## START Materials provided

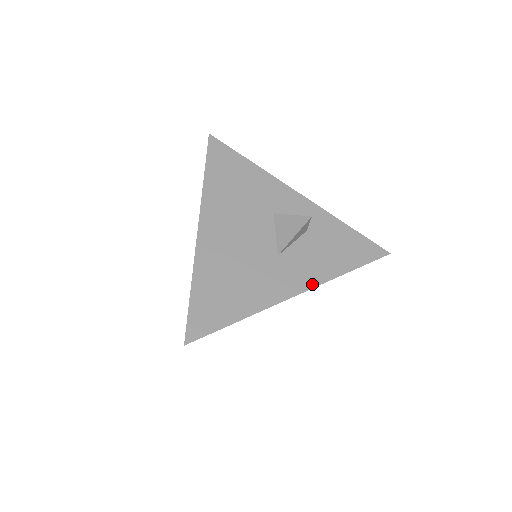
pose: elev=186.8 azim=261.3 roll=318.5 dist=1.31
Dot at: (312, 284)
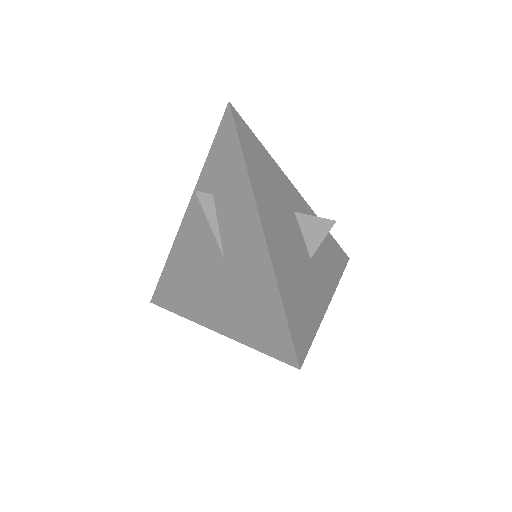
Dot at: (333, 288)
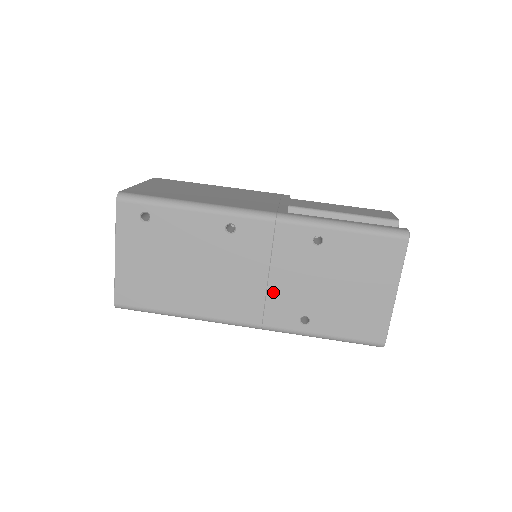
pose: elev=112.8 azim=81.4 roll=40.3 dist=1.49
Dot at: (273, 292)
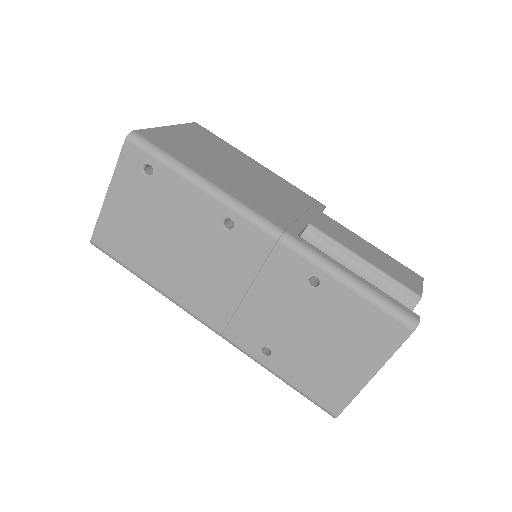
Dot at: (246, 308)
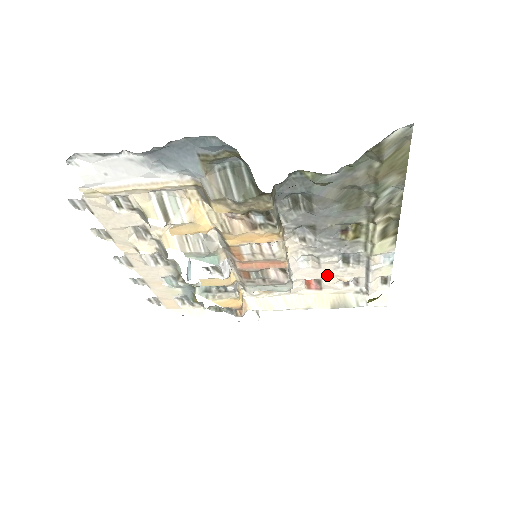
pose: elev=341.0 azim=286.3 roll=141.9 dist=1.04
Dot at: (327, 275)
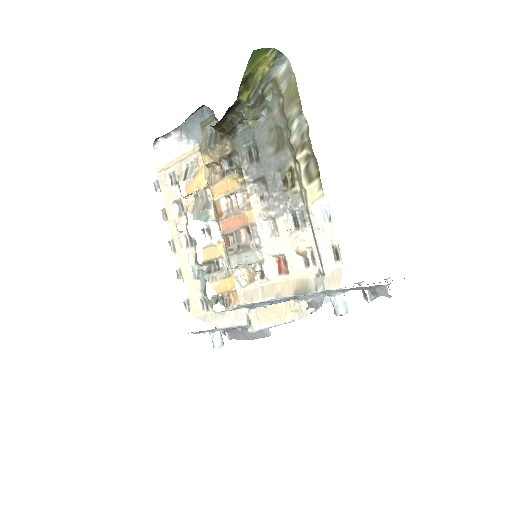
Dot at: (287, 247)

## END Materials provided

▶ Exercise details
Rewrite every line of the listing above except the pictures, keeping the pose lines and the first dot position in each pair unchanged. Multiply both coordinates of each pair's second dot position by 2.25 and round them to whole numbers, with halves rounding up.

▶ Solved exercise
pose: elev=186.8 azim=261.3 roll=318.5 dist=1.31
Dot at: (312, 284)
Dot at: (749, 648)
pose: elev=112.8 azim=81.4 roll=40.3 dist=1.49
Dot at: (273, 292)
Dot at: (554, 693)
pose: elev=341.0 azim=286.3 roll=141.9 dist=1.04
Dot at: (327, 275)
Dot at: (646, 556)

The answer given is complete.